Interaction of proteins found to be vital to brain function

Novel research has indicated that the intricate relationship of proteins is critical to efficient brain function, such as information processing.

The research, conducted by scientists at the Martin Luther University Halle-Wittenberg (MLU), has identified a complex network of various proteins required to disseminate information between nerve cells, with the team closely analysing this function in the synaptic vesicles, which are essential to this brain function. Their findings are published in Nature Communications.

Our perception of the world around us is critically controlled by several billion nerve cells that work harmoniously together, transmitting information through an array of chemical and electrical processes at the speed of a few milliseconds, allowing us to interact with our surrounding environment.

Dr Carla Schmidt, an assistant professor at the Centre for Innovation Competence at MLU, said: “Special messenger substances – known as neurotransmitters – are released at the synapses of the nerve cells. They transmit information between the individual nerve cells.”

These special messenger substances are stored inside synaptic vessels, which attach to the membrane of the cell when reacting to an electrical impulse, subsequently releasing the messenger substance. Next, the messenger substances are identified by special receptor proteins in the next nerve cell. However, to be successful, the collection of proteins needs to work in unison, achieving machine-like efficiency, with this process currently having insufficient understanding.

To examine this process, the team utilised a special form of mass spectrometry called Cross-linking mass spectrometry – which helps to distinguish the interaction sites of the proteins. The proteins are then combined with a substance that connects proteins in the proximity of each other, with the substance occurring at different locations depending on the behaviour between the proteins.

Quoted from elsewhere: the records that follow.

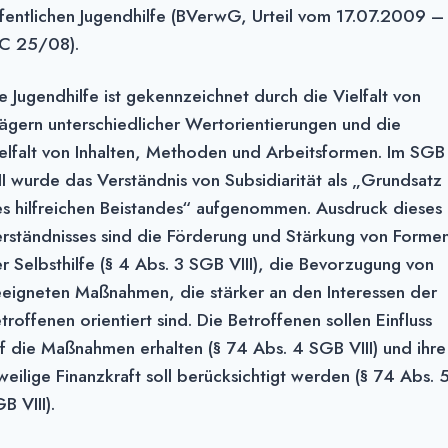
fentlichen Jugendhilfe (BVerwG, Urteil vom 17.07.2009 –
 C 25/08).
e Jugendhilfe ist gekennzeichnet durch die Vielfalt von
ägern unterschiedlicher Wert­orientierungen und die
elfalt von Inhalten, Methoden und Arbeitsformen. Im SGB
II wurde das Verständnis von Subsidiarität als „Grundsatz
s hilfreichen Bei­standes“ aufge­nommen. Ausdruck dieses
rständnisses sind die Förderung und Stär­kung von Forme
r Selbsthilfe (§ 4 Abs. 3 SGB VIII), die Bevorzugung von
eigne­ten Maßnahmen, die stärker an den Interessen der
troffenen orientiert sind. Die Betroffenen sollen Einfluss
f die Maßnahmen erhalten (§ 74 Abs. 4 SGB VIII) und ihre
weilige Finanzkraft soll berücksichtigt werden (§ 74 Abs. 
B VIII).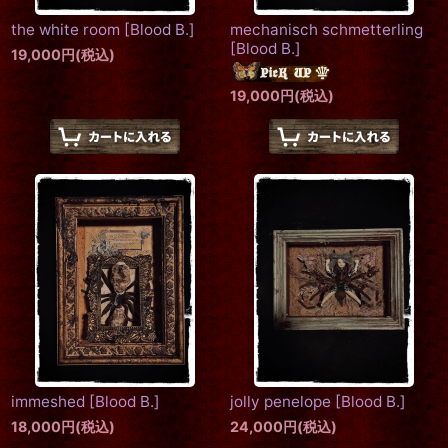
the white room
[
Blood B.
]
mechanisch schmetterling
[
Blood B.
]
19,000
円
(税込)
19,000
円
(税込)
immeshed
[
Blood B.
]
jolly penelope
[
Blood B.
]
18,000
円
(税込)
24,000
円
(税込)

These complicated protein patterns were then analysed by the mass spectrometer, which enabled the scientists to infer the arrangement of the proteins, examining different stages in which the vesicles detect which protein networks have formed.

This investigation into the signal transmission of nerve cells provides a more comprehensive understanding of brain function and will potentially help scientists identify malfunctions that trigger neurodegenerative diseases, such as Alzheimer’s.